Google + experiment until you know how to do something. That’s a general tactic that is sufficiently effective that it verges on magical! ;)
(I implicitly assumed that you could see the markup. D’oh.)
Just some thoughts:
We should gauge interest first, and see what everyone’s needs are. I get the impression that we are aiming for low-but-scalable-hours, high flexibility, high reliability, and relatively low-income. (high income if we can get it of course)
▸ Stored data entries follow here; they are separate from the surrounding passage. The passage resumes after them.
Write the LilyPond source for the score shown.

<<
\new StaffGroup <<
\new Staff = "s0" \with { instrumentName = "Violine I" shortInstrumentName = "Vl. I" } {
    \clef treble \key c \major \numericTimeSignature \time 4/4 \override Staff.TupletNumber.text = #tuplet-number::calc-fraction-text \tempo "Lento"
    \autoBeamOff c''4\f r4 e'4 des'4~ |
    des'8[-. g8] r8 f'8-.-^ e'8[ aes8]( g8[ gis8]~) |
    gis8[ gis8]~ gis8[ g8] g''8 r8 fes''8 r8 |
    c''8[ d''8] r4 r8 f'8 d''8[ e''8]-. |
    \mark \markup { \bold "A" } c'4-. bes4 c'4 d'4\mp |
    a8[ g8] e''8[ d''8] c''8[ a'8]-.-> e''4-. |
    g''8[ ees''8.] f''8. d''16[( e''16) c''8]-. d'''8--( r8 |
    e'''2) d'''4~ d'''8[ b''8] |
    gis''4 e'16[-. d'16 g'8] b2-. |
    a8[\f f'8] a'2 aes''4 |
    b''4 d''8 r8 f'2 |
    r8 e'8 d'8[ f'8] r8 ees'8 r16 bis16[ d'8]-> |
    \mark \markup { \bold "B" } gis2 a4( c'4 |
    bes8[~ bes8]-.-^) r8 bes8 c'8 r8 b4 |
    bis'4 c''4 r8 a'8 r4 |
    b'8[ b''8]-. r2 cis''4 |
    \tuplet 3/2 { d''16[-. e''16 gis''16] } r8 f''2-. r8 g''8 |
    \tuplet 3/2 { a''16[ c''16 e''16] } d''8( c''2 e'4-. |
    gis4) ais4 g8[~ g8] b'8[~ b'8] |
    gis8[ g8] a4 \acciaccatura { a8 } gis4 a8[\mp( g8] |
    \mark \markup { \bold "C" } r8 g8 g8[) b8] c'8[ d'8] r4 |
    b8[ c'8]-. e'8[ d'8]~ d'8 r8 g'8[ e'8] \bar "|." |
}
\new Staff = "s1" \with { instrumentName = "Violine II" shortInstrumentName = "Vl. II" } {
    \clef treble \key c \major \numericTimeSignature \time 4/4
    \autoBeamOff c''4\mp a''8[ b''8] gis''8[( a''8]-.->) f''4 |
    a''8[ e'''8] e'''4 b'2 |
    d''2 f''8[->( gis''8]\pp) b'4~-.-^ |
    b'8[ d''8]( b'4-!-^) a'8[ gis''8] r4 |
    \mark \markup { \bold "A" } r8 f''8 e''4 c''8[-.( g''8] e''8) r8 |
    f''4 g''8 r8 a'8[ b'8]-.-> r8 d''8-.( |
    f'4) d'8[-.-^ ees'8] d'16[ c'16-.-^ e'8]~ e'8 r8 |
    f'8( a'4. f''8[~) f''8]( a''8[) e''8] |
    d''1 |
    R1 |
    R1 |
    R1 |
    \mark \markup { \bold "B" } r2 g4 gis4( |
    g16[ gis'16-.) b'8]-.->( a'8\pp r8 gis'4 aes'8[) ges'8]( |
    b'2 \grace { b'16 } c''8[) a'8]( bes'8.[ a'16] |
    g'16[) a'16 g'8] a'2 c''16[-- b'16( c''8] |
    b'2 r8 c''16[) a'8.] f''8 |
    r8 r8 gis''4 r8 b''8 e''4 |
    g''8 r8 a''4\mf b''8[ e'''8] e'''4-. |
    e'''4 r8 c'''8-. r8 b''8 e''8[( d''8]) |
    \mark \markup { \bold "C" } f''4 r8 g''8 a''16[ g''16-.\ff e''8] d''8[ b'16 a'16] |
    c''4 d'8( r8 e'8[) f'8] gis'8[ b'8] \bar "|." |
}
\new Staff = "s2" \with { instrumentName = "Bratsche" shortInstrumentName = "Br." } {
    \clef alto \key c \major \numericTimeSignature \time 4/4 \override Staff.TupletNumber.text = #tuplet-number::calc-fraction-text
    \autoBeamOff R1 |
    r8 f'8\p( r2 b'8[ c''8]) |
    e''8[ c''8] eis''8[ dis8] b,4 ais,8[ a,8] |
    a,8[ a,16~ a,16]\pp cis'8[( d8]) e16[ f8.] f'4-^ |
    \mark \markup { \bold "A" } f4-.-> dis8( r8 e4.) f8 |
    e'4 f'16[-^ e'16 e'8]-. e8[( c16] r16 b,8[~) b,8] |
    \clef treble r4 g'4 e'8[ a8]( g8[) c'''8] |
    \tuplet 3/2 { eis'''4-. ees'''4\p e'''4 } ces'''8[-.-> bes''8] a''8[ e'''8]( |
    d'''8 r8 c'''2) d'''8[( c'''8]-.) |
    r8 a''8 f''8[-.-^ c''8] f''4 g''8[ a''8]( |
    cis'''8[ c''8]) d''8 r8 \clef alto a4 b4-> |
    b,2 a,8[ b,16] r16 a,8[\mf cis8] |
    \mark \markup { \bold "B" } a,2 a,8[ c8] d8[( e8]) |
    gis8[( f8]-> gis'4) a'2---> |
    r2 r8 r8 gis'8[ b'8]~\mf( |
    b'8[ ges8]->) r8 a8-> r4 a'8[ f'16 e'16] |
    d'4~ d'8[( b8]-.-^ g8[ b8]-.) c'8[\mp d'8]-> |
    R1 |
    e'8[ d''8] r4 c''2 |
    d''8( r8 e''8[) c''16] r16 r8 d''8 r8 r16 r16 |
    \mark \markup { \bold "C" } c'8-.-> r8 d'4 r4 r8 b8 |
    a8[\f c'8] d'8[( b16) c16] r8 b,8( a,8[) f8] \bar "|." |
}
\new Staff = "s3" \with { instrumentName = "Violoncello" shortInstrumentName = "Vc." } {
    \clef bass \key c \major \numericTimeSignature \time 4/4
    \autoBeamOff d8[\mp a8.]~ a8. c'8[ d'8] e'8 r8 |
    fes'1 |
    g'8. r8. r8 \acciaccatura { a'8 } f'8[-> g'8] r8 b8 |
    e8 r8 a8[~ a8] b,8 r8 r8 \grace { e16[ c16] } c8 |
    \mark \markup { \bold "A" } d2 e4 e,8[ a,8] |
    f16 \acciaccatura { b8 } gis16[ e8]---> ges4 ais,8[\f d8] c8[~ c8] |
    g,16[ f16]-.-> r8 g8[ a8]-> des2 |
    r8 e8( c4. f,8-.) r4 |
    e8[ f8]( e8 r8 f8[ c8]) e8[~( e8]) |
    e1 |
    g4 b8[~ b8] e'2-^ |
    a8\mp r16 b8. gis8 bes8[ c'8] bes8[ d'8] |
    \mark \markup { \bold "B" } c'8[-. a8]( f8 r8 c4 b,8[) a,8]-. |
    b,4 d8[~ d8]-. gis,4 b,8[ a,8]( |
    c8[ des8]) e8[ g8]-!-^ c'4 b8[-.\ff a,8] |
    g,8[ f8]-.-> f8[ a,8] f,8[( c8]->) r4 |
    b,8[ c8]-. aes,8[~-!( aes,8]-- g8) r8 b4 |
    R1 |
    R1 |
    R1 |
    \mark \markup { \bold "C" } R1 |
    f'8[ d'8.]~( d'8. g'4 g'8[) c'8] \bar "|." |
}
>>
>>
If we know roughly who is involved, we can list out our skills, and start brainstorming things we might be good at collectively. We should make sure to look for non-obvious things.
If we have any confidence that we can act more rationally than normal, we should look for areas in which this could be an advantage. (prediction markets?)
We should look closely at the ethical and existential risk implications of what we’re doing.
Making money? It would have to a significantly evil money making scheme for you to increase existential risk by doing it. (In particular I am observing that the market will do similar things anyway and you are just making it incrementally more efficient.)
I guess I’d say you should imagine the most damage a handful of lesswrong readers could do if we were evil, and assume we could do that accidentally if we were not careful. Assume we might innovate. or just make the PR worse.
Really this is true of everyone, and everyone should consider existential risks.
Create an AGI that tiles the universe with molecular SEO?
I’d really rather not find myself as a Boltzmann brain made from SEO rubbing up against itself.
I’ve started a private google group to discuss forming an income earning group of some kind.